Men never do evil so completely and cheerfully as when they do it from religious conviction. — Blaise Pascal
Men never do evil so completely and cheerfully as when they do it from religious conviction.
Author: Blaise Pascal
Insight: There's something unsettling about this observation because it cuts against how we usually think about motivation. We assume that good intentions lead to good outcomes, that believing deeply in something should make us more careful, more thoughtful. But Pascal is pointing at something darker: conviction has a way of shutting down the very reflection that might catch us doing harm. When you're certain you're right, you stop questioning yourself. This plays out constantly in modern life, though rarely at extreme scales. A parent convinced they know what's best for their adult child bulldozes their autonomy. A friend absolutely sure they're helping meddles into someone else's crisis.

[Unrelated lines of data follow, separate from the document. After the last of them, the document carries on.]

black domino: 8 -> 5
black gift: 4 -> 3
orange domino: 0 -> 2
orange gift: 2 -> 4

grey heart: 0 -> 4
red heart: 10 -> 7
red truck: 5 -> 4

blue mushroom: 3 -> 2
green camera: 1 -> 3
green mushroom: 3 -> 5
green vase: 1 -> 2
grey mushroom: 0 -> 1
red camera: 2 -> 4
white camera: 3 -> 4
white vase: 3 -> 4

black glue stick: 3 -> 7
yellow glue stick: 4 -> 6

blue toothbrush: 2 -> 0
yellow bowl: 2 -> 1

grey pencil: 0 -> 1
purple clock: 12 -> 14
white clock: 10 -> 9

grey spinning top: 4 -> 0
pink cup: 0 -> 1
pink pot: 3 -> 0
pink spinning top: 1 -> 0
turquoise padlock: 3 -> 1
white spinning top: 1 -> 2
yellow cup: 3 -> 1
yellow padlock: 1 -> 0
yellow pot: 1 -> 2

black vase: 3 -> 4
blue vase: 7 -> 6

A coworker convinced of the moral high ground becomes ruthless about getting their way. The religious label Pascal used is almost beside the point—any framework we wrap in absolute certainty can do the trick. Politics, health trends, parenting philosophies, even gym culture can become the lens through which we justify being genuinely unkind. The real value here isn't scoring points against religion. It's recognizing that our strongest convictions deserve our deepest skepticism. The moments we're most certain we're doing the right thing are precisely when we need to pause and ask: am I actually listening to the person in front of me, or just executing my vision of what they need?